Hongsheng Lu, Southwest Petroleum University and Engineering Research Center of Oilfield Chemistry, both Chengdu, China, and colleagues have studied three different tertiary amines for their ability to form a CO2-switchable oil-in-water emulsion with the naphthenic acid naturally present in heavy crude oil. N,N‐Dimethylbutylamine, N,N‐dimethyloctylamine, and N,N‐dimethyldodecylamine were used to prepare heavy crude oil emulsions. Then, CO2 was bubbled into the emulsion at room temperature until the separation of heavy crude oil and the water phase (process pictured) was achieved.
While all tested amines formed emulsions, N,N-dimethylbutylamine was determined as the best choice.

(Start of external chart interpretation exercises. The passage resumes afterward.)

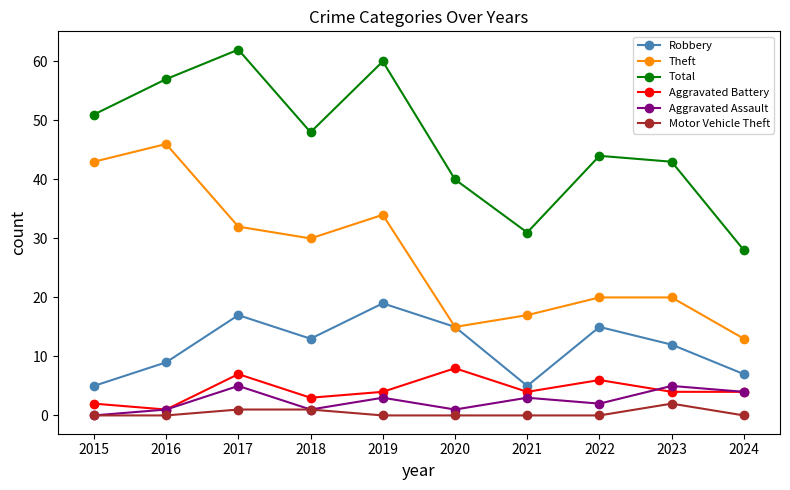

What is the difference between the maximum and minimum values in the Aggravated Assault series?

5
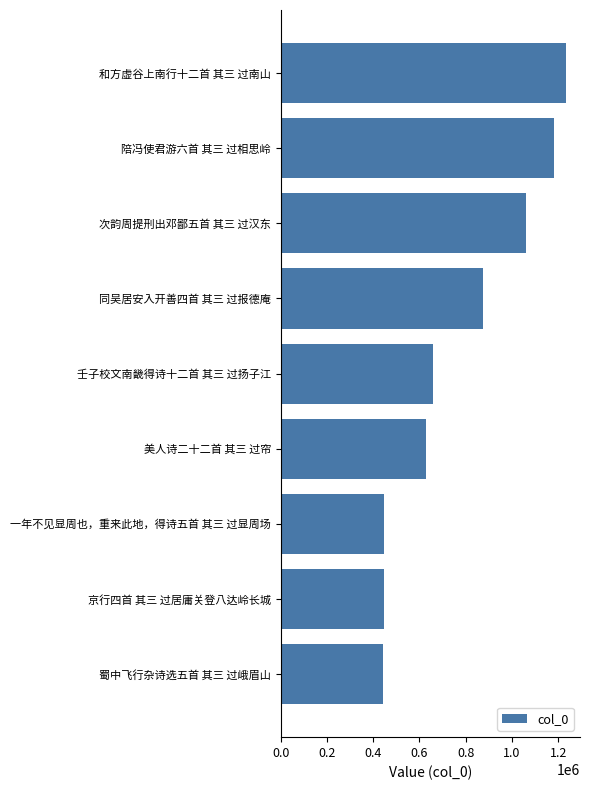

The value at 壬子校文南畿得诗十二首 其三 过扬子江 is 658549. True or false?

True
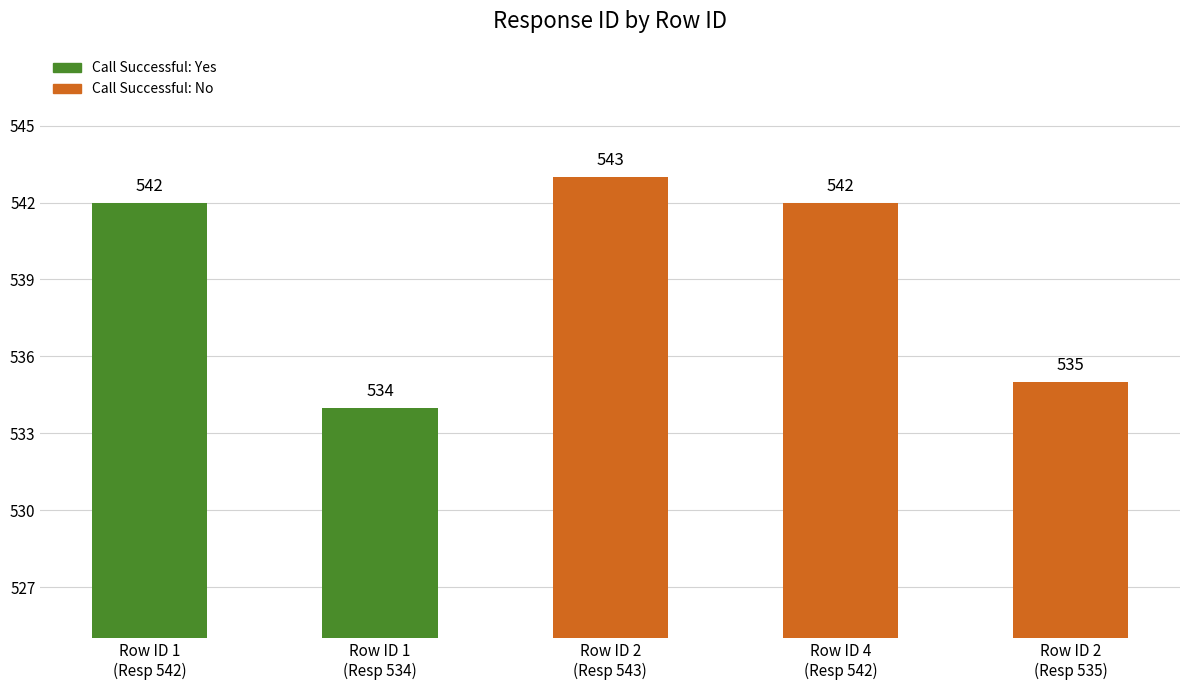

Is it true that the value at Row ID 4
(Resp 542) is 857?

False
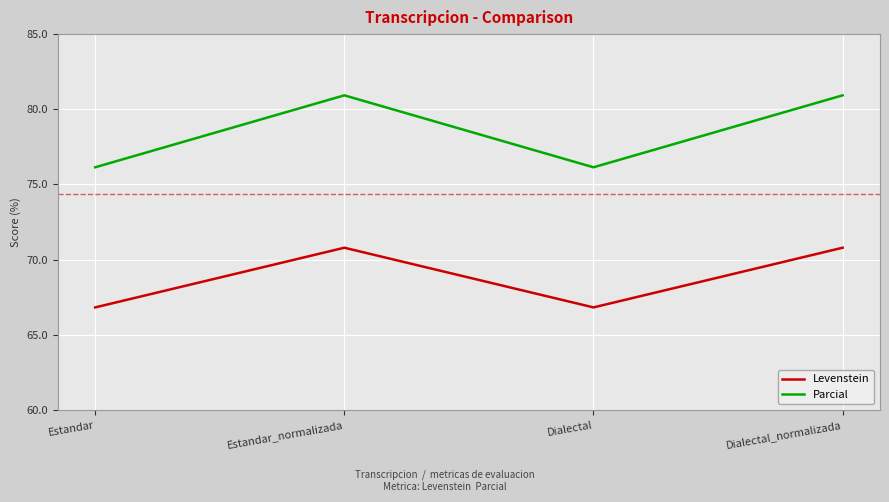

True or false: Levenstein has a value of 124.4 at Estandar_normalizada.

False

Not only was it the most stable option, but it was also the easiest to separate again upon introduction of CO2. The differences in stability and emulsion separation were attributed to the length of the hydrophobic chain and interactions with other components of the oil. Since no harsh conditions are required, this method presents an environmentally friendly and low-cost option to prepare heavy crude oil for pipeline transport
- Tertiary Amine-Naphthenic Acid Self-Assembled Surfactants for Viscosity Reduction of Crude Oil,
Dongfang Liu, Yuxin Suo, Jiang Tan, Peiyao Zhu, Jihe Zhao, Baogang Wang, Hongsheng Lu,
Chem. Eng. Technol. 2018, 41, 2266–2273.
The article is part of a Chemical Engineering & Technology Special Issue on Bioenergy.